* Instrucciones de la tarea *
Devuelve sin ningún cambio las líneas del material que van desde el principio hasta la línea que contiene "picture [6, 3, 1654, 931]", ambas incluidas.

╭─ Listado de datos

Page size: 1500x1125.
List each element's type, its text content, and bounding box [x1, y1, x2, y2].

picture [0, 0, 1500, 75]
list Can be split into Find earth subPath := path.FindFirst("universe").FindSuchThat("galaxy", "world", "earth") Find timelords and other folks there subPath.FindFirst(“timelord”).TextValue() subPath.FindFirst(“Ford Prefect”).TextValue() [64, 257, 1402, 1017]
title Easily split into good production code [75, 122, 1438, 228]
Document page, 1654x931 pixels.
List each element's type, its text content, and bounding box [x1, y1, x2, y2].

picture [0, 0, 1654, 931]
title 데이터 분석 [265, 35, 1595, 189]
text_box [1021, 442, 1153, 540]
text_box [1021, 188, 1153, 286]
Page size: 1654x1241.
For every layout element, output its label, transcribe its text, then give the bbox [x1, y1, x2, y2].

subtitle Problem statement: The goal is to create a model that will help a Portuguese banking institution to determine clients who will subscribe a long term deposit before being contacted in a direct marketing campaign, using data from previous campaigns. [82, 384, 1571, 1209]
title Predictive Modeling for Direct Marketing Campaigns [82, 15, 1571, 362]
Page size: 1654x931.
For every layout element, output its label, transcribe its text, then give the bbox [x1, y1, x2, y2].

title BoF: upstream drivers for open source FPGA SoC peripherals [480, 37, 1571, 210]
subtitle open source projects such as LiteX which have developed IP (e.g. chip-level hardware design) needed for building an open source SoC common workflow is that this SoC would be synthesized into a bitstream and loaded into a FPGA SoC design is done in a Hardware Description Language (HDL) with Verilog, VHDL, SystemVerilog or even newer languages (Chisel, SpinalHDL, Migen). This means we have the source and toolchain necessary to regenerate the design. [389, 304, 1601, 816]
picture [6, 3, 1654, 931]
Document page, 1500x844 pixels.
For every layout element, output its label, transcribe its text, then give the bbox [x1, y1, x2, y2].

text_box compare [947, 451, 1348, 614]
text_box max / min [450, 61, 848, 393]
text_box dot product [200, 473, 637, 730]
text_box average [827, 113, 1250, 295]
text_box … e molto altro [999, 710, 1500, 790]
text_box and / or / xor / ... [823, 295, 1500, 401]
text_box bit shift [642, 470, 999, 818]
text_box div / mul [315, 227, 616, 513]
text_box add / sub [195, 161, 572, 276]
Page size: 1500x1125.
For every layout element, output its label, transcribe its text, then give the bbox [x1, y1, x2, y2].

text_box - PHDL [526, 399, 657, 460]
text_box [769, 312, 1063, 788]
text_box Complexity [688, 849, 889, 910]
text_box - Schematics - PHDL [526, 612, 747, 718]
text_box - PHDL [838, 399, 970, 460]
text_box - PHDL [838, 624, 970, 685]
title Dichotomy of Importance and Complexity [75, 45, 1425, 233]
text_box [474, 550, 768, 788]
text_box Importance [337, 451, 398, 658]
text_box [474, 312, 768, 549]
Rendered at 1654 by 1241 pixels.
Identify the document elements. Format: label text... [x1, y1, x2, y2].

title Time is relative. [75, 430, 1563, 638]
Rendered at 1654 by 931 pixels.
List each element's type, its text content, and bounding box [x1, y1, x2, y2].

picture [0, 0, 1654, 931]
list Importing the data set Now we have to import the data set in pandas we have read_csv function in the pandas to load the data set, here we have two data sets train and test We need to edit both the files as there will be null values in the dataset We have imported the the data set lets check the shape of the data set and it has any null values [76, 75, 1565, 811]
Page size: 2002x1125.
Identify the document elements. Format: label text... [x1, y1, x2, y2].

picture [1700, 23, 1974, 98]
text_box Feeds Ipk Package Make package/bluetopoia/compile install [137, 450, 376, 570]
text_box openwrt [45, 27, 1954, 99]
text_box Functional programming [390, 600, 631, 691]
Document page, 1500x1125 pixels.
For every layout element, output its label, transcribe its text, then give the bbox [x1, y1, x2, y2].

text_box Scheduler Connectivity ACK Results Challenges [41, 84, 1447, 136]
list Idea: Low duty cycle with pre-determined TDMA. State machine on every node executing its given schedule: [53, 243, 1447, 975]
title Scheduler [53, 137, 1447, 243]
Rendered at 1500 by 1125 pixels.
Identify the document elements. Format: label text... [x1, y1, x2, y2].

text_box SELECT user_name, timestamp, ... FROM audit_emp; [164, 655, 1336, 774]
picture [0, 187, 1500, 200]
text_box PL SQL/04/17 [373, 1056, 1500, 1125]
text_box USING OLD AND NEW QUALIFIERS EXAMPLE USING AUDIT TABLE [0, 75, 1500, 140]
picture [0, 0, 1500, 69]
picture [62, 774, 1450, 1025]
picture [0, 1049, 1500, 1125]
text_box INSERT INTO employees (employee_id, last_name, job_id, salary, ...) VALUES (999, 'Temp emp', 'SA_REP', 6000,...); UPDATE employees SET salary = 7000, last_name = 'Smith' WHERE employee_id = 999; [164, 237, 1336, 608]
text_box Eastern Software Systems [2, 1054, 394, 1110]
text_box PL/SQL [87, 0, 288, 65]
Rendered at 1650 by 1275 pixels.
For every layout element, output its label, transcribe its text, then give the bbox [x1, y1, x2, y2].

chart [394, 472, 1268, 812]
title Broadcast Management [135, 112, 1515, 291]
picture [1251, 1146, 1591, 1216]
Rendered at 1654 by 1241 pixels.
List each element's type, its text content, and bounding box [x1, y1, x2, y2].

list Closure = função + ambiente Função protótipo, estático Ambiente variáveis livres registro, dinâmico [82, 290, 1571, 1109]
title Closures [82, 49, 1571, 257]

╰─

* Resultado final *
Page size: 1500x1125.
List each element's type, its text content, and bounding box [x1, y1, x2, y2].

picture [0, 0, 1500, 75]
list Can be split into Find earth subPath := path.FindFirst("universe").FindSuchThat("galaxy", "world", "earth") Find timelords and other folks there subPath.FindFirst(“timelord”).TextValue() subPath.FindFirst(“Ford Prefect”).TextValue() [64, 257, 1402, 1017]
title Easily split into good production code [75, 122, 1438, 228]
Document page, 1654x931 pixels.
List each element's type, its text content, and bounding box [x1, y1, x2, y2].

picture [0, 0, 1654, 931]
title 데이터 분석 [265, 35, 1595, 189]
text_box [1021, 442, 1153, 540]
text_box [1021, 188, 1153, 286]
Page size: 1654x1241.
For every layout element, output its label, transcribe its text, then give the bbox [x1, y1, x2, y2].

subtitle Problem statement: The goal is to create a model that will help a Portuguese banking institution to determine clients who will subscribe a long term deposit before being contacted in a direct marketing campaign, using data from previous campaigns. [82, 384, 1571, 1209]
title Predictive Modeling for Direct Marketing Campaigns [82, 15, 1571, 362]
Page size: 1654x931.
For every layout element, output its label, transcribe its text, then give the bbox [x1, y1, x2, y2].

title BoF: upstream drivers for open source FPGA SoC peripherals [480, 37, 1571, 210]
subtitle open source projects such as LiteX which have developed IP (e.g. chip-level hardware design) needed for building an open source SoC common workflow is that this SoC would be synthesized into a bitstream and loaded into a FPGA SoC design is done in a Hardware Description Language (HDL) with Verilog, VHDL, SystemVerilog or even newer languages (Chisel, SpinalHDL, Migen). This means we have the source and toolchain necessary to regenerate the design. [389, 304, 1601, 816]
picture [6, 3, 1654, 931]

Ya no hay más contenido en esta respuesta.